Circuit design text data

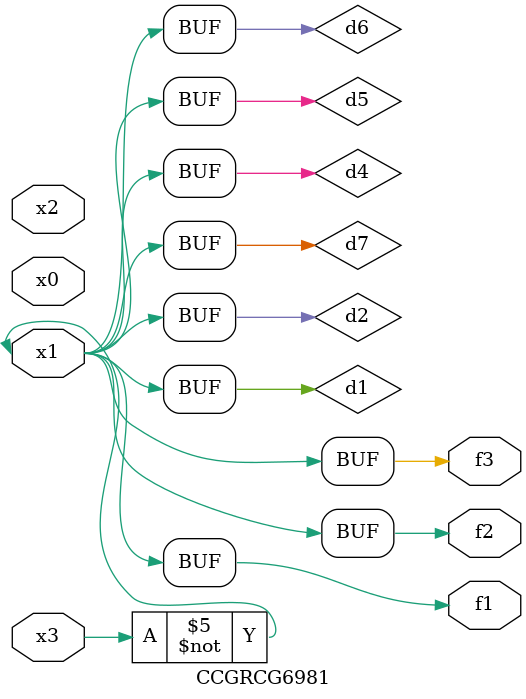
<source format=v>
module CCGRCG6981(
	input x0, x1, x2, x3,
	output f1, f2, f3
);

	wire d1, d2, d3, d4, d5, d6, d7;

	not (d1, x3);
	buf (d2, x1);
	xnor (d3, d1, d2);
	nor (d4, d1);
	buf (d5, d1, d2);
	buf (d6, d4, d5);
	nand (d7, d4);
	assign f1 = d6;
	assign f2 = d7;
	assign f3 = d6;
endmodule

</source>
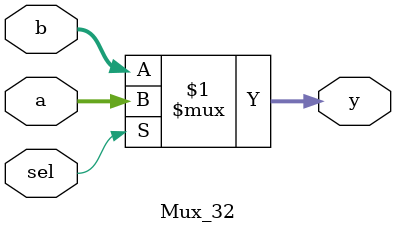
<source format=v>
`timescale 1ns / 1ps


module Mux_32(
    input wire [31:0] a,
    input wire [31:0] b,
    input wire sel,
    output wire [31:0] y
);
    assign y = (sel) ? a : b;
endmodule

</source>
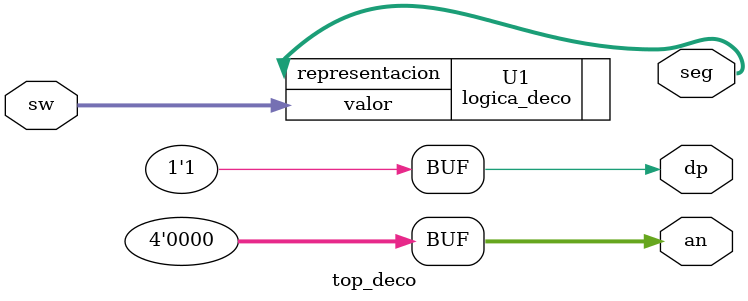
<source format=v>
`timescale 1ns / 1ps

module top_deco(
    input [3:0] sw,
    output [0:6] seg,
    output [3:0] an,
    output dp
    );
        assign an= 4'b0000; //Todos los anodos encendidos
        assign dp =1; //Apago el punto (decimal point)
        logica_deco U1(.valor(sw), .representacion(seg)); //Uniendo entradas/salidas del top con el modulo de logica
endmodule

</source>
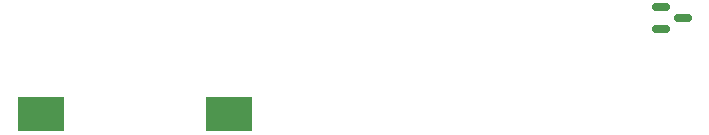
<source format=gbr>
%TF.GenerationSoftware,KiCad,Pcbnew,7.0.1*%
%TF.CreationDate,2023-07-10T14:16:02+02:00*%
%TF.ProjectId,RasPi-Car,52617350-692d-4436-9172-2e6b69636164,rev?*%
%TF.SameCoordinates,Original*%
%TF.FileFunction,Paste,Top*%
%TF.FilePolarity,Positive*%
%FSLAX46Y46*%
G04 Gerber Fmt 4.6, Leading zero omitted, Abs format (unit mm)*
G04 Created by KiCad (PCBNEW 7.0.1) date 2023-07-10 14:16:02*
%MOMM*%
%LPD*%
G01*
G04 APERTURE LIST*
G04 Aperture macros list*
%AMRoundRect*
0 Rectangle with rounded corners*
0 $1 Rounding radius*
0 $2 $3 $4 $5 $6 $7 $8 $9 X,Y pos of 4 corners*
0 Add a 4 corners polygon primitive as box body*
4,1,4,$2,$3,$4,$5,$6,$7,$8,$9,$2,$3,0*
0 Add four circle primitives for the rounded corners*
1,1,$1+$1,$2,$3*
1,1,$1+$1,$4,$5*
1,1,$1+$1,$6,$7*
1,1,$1+$1,$8,$9*
0 Add four rect primitives between the rounded corners*
20,1,$1+$1,$2,$3,$4,$5,0*
20,1,$1+$1,$4,$5,$6,$7,0*
20,1,$1+$1,$6,$7,$8,$9,0*
20,1,$1+$1,$8,$9,$2,$3,0*%
G04 Aperture macros list end*
%ADD10RoundRect,0.150000X-0.587500X-0.150000X0.587500X-0.150000X0.587500X0.150000X-0.587500X0.150000X0*%
%ADD11R,4.000000X3.000000*%
G04 APERTURE END LIST*
D10*
%TO.C,Q2*%
X172623000Y-93030000D03*
X172623000Y-94930000D03*
X174498000Y-93980000D03*
%TD*%
D11*
%TO.C,L1*%
X120065800Y-102108000D03*
X136065800Y-102108000D03*
%TD*%
M02*

</source>
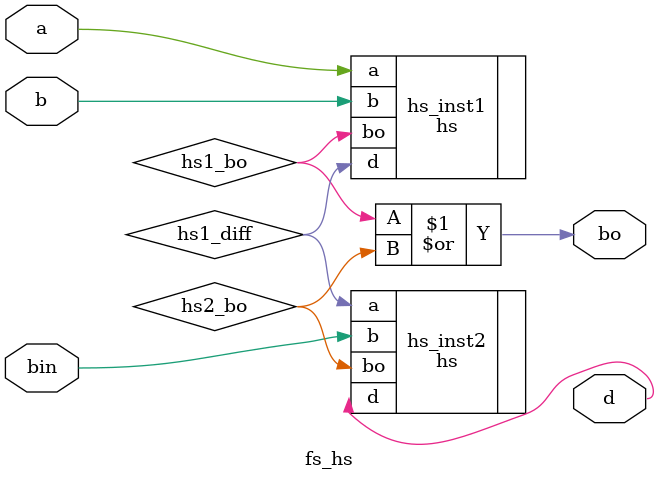
<source format=v>
module fs_hs(a,b,bin,d,bo);
input a,b,bin;
output d,bo;

wire hs1_diff, hs1_bo, hs2_bo, borrow_total;

hs hs_inst1(.a(a), .b(b), .d(hs1_diff), .bo(hs1_bo));
hs hs_inst2(.a(hs1_diff), .b(bin) , .d(d) , .bo(hs2_bo));
or or_inst(bo,hs1_bo,hs2_bo);

endmodule
</source>
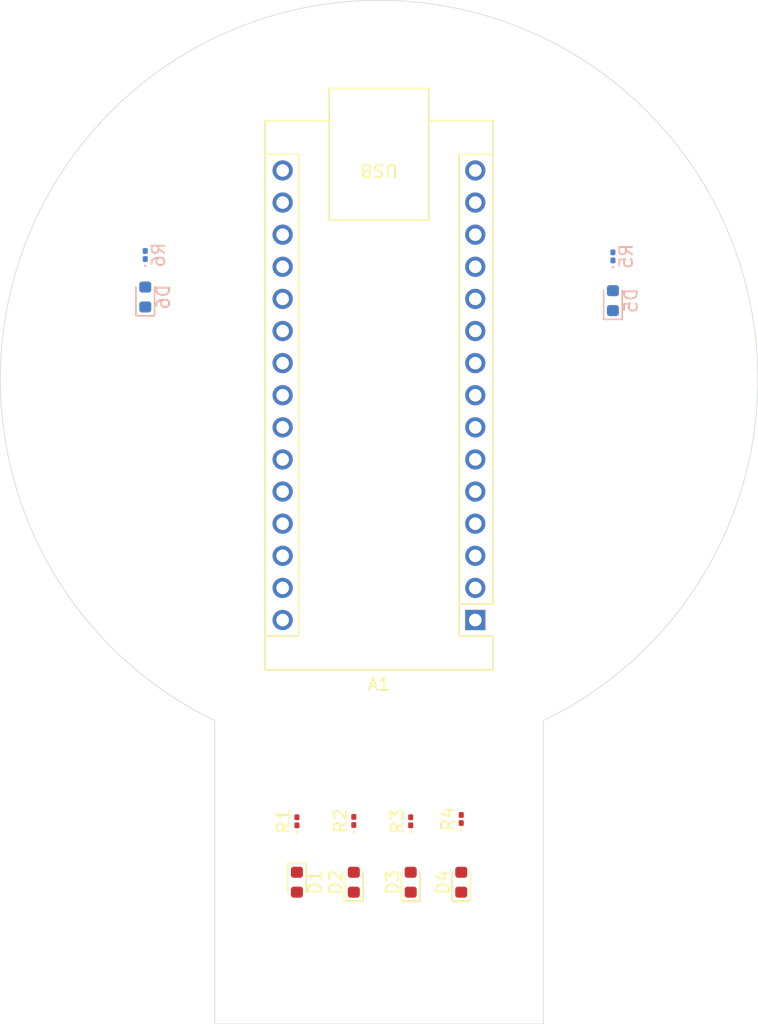
<source format=kicad_pcb>
(kicad_pcb
	(version 20240108)
	(generator "pcbnew")
	(generator_version "8.0")
	(general
		(thickness 1.6)
		(legacy_teardrops no)
	)
	(paper "A4")
	(layers
		(0 "F.Cu" signal)
		(31 "B.Cu" signal)
		(32 "B.Adhes" user "B.Adhesive")
		(33 "F.Adhes" user "F.Adhesive")
		(34 "B.Paste" user)
		(35 "F.Paste" user)
		(36 "B.SilkS" user "B.Silkscreen")
		(37 "F.SilkS" user "F.Silkscreen")
		(38 "B.Mask" user)
		(39 "F.Mask" user)
		(40 "Dwgs.User" user "User.Drawings")
		(41 "Cmts.User" user "User.Comments")
		(42 "Eco1.User" user "User.Eco1")
		(43 "Eco2.User" user "User.Eco2")
		(44 "Edge.Cuts" user)
		(45 "Margin" user)
		(46 "B.CrtYd" user "B.Courtyard")
		(47 "F.CrtYd" user "F.Courtyard")
		(48 "B.Fab" user)
		(49 "F.Fab" user)
		(50 "User.1" user)
		(51 "User.2" user)
		(52 "User.3" user)
		(53 "User.4" user)
		(54 "User.5" user)
		(55 "User.6" user)
		(56 "User.7" user)
		(57 "User.8" user)
		(58 "User.9" user)
	)
	(setup
		(pad_to_mask_clearance 0)
		(allow_soldermask_bridges_in_footprints no)
		(pcbplotparams
			(layerselection 0x00010fc_ffffffff)
			(plot_on_all_layers_selection 0x0000000_00000000)
			(disableapertmacros no)
			(usegerberextensions no)
			(usegerberattributes yes)
			(usegerberadvancedattributes yes)
			(creategerberjobfile yes)
			(dashed_line_dash_ratio 12.000000)
			(dashed_line_gap_ratio 3.000000)
			(svgprecision 4)
			(plotframeref no)
			(viasonmask no)
			(mode 1)
			(useauxorigin no)
			(hpglpennumber 1)
			(hpglpenspeed 20)
			(hpglpendiameter 15.000000)
			(pdf_front_fp_property_popups yes)
			(pdf_back_fp_property_popups yes)
			(dxfpolygonmode yes)
			(dxfimperialunits yes)
			(dxfusepcbnewfont yes)
			(psnegative no)
			(psa4output no)
			(plotreference yes)
			(plotvalue yes)
			(plotfptext yes)
			(plotinvisibletext no)
			(sketchpadsonfab no)
			(subtractmaskfromsilk no)
			(outputformat 1)
			(mirror no)
			(drillshape 1)
			(scaleselection 1)
			(outputdirectory "")
		)
	)
	(net 0 "")
	(net 1 "unconnected-(A1-GND-Pad29)")
	(net 2 "unconnected-(A1-D6-Pad9)")
	(net 3 "unconnected-(A1-~{RESET}-Pad3)")
	(net 4 "unconnected-(A1-D11-Pad14)")
	(net 5 "unconnected-(A1-A3-Pad22)")
	(net 6 "unconnected-(A1-D10-Pad13)")
	(net 7 "unconnected-(A1-D0{slash}RX-Pad2)")
	(net 8 "unconnected-(A1-D12-Pad15)")
	(net 9 "unconnected-(A1-3V3-Pad17)")
	(net 10 "unconnected-(A1-D13-Pad16)")
	(net 11 "unconnected-(A1-A4-Pad23)")
	(net 12 "unconnected-(A1-+5V-Pad27)")
	(net 13 "unconnected-(A1-A1-Pad20)")
	(net 14 "Net-(A1-D3)")
	(net 15 "Net-(A1-D4)")
	(net 16 "unconnected-(A1-A6-Pad25)")
	(net 17 "unconnected-(A1-D1{slash}TX-Pad1)")
	(net 18 "unconnected-(A1-A2-Pad21)")
	(net 19 "unconnected-(A1-A5-Pad24)")
	(net 20 "unconnected-(A1-A7-Pad26)")
	(net 21 "unconnected-(A1-~{RESET}-Pad28)")
	(net 22 "Net-(A1-D2)")
	(net 23 "unconnected-(A1-VIN-Pad30)")
	(net 24 "Net-(A1-D5)")
	(net 25 "unconnected-(A1-A0-Pad19)")
	(net 26 "unconnected-(A1-AREF-Pad18)")
	(net 27 "Net-(D1-K)")
	(net 28 "Net-(D1-A)")
	(net 29 "Net-(D2-A)")
	(net 30 "Net-(D3-A)")
	(net 31 "Net-(D4-A)")
	(net 32 "Net-(A1-D8)")
	(net 33 "Net-(D5-A)")
	(net 34 "Net-(D6-A)")
	(net 35 "Net-(A1-D9)")
	(net 36 "unconnected-(A1-D7-Pad10)")
	(footprint "LED_SMD:LED_0603_1608Metric" (layer "F.Cu") (at 141 138.7875 90))
	(footprint "Module:Arduino_Nano" (layer "F.Cu") (at 142.11 118.05 180))
	(footprint "LED_SMD:LED_0201_0603Metric" (layer "F.Cu") (at 141 133.7875 90))
	(footprint "LED_SMD:LED_0201_0603Metric" (layer "F.Cu") (at 137 133.9675 90))
	(footprint "LED_SMD:LED_0603_1608Metric" (layer "F.Cu") (at 137 138.7875 90))
	(footprint (layer "F.Cu") (at 153 92.7875))
	(footprint "LED_SMD:LED_0201_0603Metric" (layer "F.Cu") (at 132.5 133.9425 90))
	(footprint "LED_SMD:LED_0603_1608Metric" (layer "F.Cu") (at 128 138.7875 -90))
	(footprint (layer "F.Cu") (at 116 92.5))
	(footprint "LED_SMD:LED_0603_1608Metric" (layer "F.Cu") (at 132.5 138.7875 90))
	(footprint "LED_SMD:LED_0201_0603Metric" (layer "F.Cu") (at 128 133.9675 90))
	(footprint "LED_SMD:LED_0201_0603Metric" (layer "B.Cu") (at 153 89.2875 90))
	(footprint "LED_SMD:LED_0603_1608Metric" (layer "B.Cu") (at 153 92.7875 90))
	(footprint "LED_SMD:LED_0603_1608Metric" (layer "B.Cu") (at 116 92.5 90))
	(footprint "LED_SMD:LED_0201_0603Metric" (layer "B.Cu") (at 116 89.18 90))
	(gr_arc
		(start 121.5 126)
		(mid 134.5 69.033352)
		(end 147.5 126)
		(stroke
			(width 0.05)
			(type default)
		)
		(layer "Edge.Cuts")
		(uuid "16d9702e-0f0d-480b-8cbd-5438eeeac91a")
	)
	(gr_line
		(start 147.5 134)
		(end 147.5 126)
		(stroke
			(width 0.05)
			(type default)
		)
		(layer "Edge.Cuts")
		(uuid "1e2bb781-43ec-4fd0-892c-98032f86f61c")
	)
	(gr_line
		(start 147.5 150)
		(end 147.5 134)
		(stroke
			(width 0.05)
			(type default)
		)
		(layer "Edge.Cuts")
		(uuid "3c128c1a-7db1-4f86-92b8-d0ff281095e8")
	)
	(gr_line
		(start 147.5 150)
		(end 121.5 150)
		(stroke
			(width 0.05)
			(type default)
		)
		(layer "Edge.Cuts")
		(uuid "5c657ecb-4489-407d-a583-77c01c4d9a0e")
	)
	(gr_line
		(start 121.5 134)
		(end 121.5 150)
		(stroke
			(width 0.05)
			(type default)
		)
		(layer "Edge.Cuts")
		(uuid "858fe8a6-c432-4a6a-af9a-4465ea15f2f1")
	)
	(gr_line
		(start 121.5 134)
		(end 121.5 126)
		(stroke
			(width 0.05)
			(type default)
		)
		(layer "Edge.Cuts")
		(uuid "e2eb1085-3973-4992-bc22-dcad297a201b")
	)
)

</source>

YOUR TASK: Copy each line containing the word "Courtyard" from the data.

FINISHED EXERCISE:
		(46 "B.CrtYd" user "B.Courtyard")
		(47 "F.CrtYd" user "F.Courtyard")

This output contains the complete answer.